Foreclosures and What on Earth does “In Personam” Mean Anyway?

I get to sue a mortgage company.  That always makes for a good Monday.  Here are the facts.  Woman files for Bankruptcy.  She gives her house back to the lender in the Bankruptcy.  She moves out and moves on.  Lender has to obtain clean title to the house, so the Lender files a foreclosure action.  Lender screws up.  Lender is getting sued. 

The rest of the details.  Yes, at least in Oklahoma, the lender is supposed to foreclose on the house; but the lender is only supposed to seek a judgment against the house — or, to use the fancy, Latin, legal phrase — in rem (against the property).  Instead, this lender filed its foreclosure action and sought a judgment in rem (against the property), but also sought a judgment against my client, or in personam (against the person).  So, this foreclosure petition is asking for the property AND the right to pursue my client for money if the house doesn’t sell for enough to pay the total amount due.  That is the problem.
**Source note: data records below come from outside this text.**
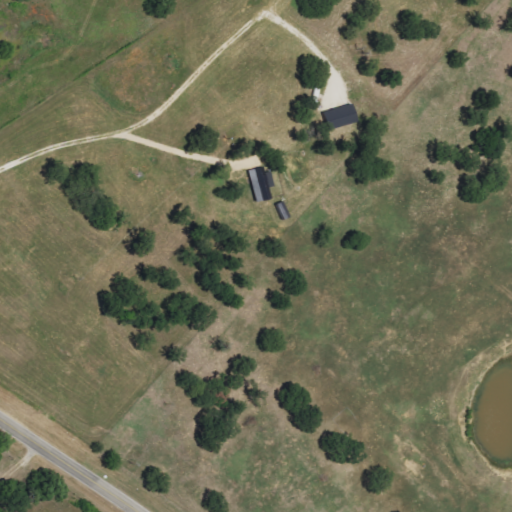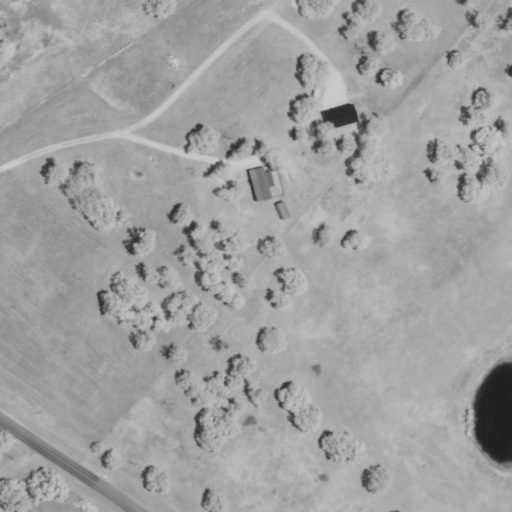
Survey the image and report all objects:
building: (337, 116)
road: (144, 120)
road: (68, 465)
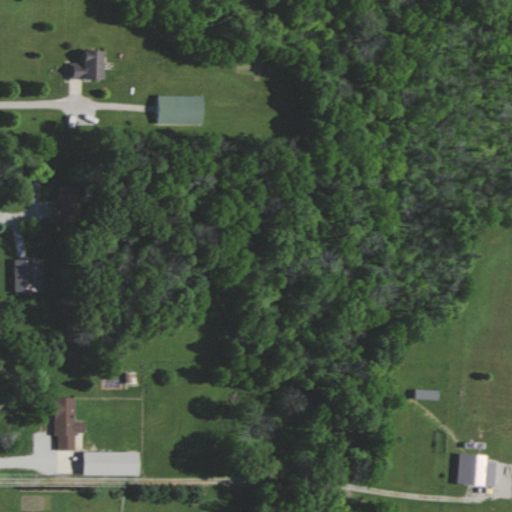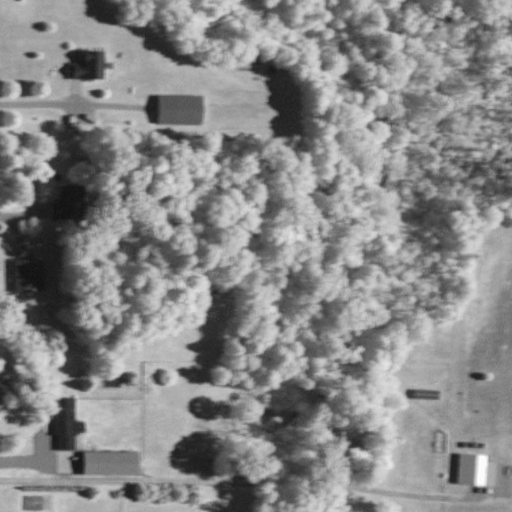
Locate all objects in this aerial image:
building: (83, 65)
road: (40, 102)
building: (173, 109)
building: (58, 206)
building: (23, 275)
building: (61, 423)
road: (24, 463)
building: (103, 463)
building: (465, 469)
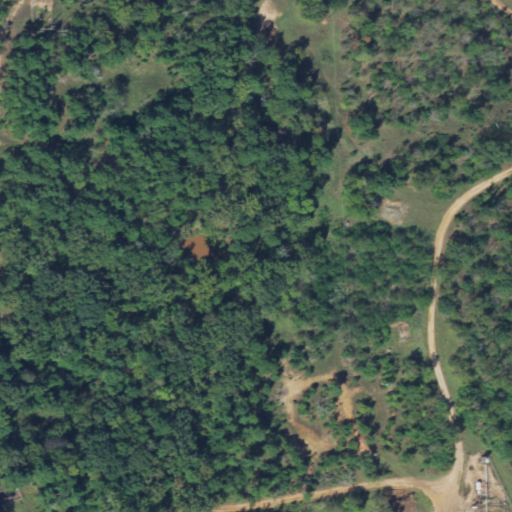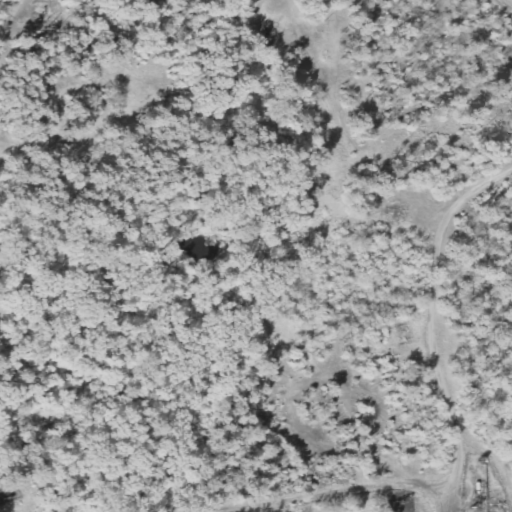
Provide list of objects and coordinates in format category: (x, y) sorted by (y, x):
road: (505, 4)
road: (8, 25)
road: (431, 329)
road: (332, 493)
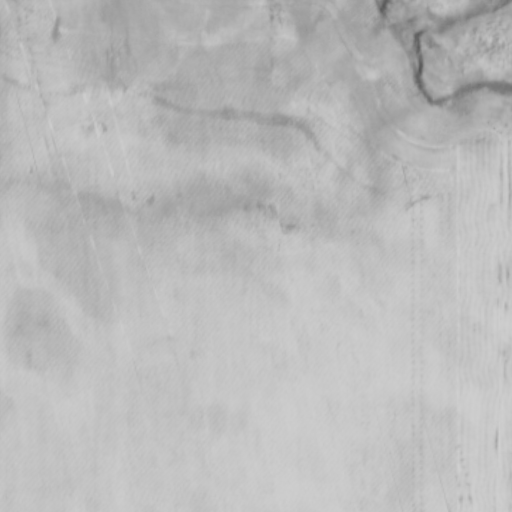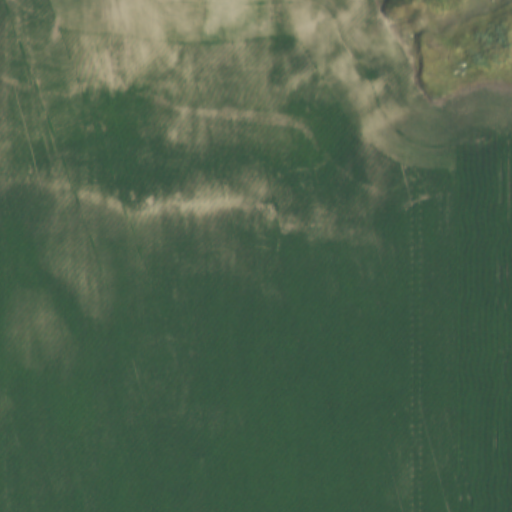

You see, when my client filed for Bankruptcy, she got a discharge.  A discharge is the reason you file for Bankruptcy.  It is what gets you out of all that debt that caused you to file in the first place.  A discharge is a Court Order that means that none of the people that the Debtor owed money to at the time that the Debtor filed for Bankruptcy can ever try to make the Debtor pay them again.  That means no collection calls, no bills in the mail, no nasty letters, no lawsuits and NO in personam liability in a foreclosure. 

Sure, the foreclosure needed to be filed.  In the Petition it should have mentioned the Bankruptcy filing and then said that the lender was seeking the property only, and not seeking a personal judgment against my client.  This one didn’t do that.  Some weeks I really like Mondays.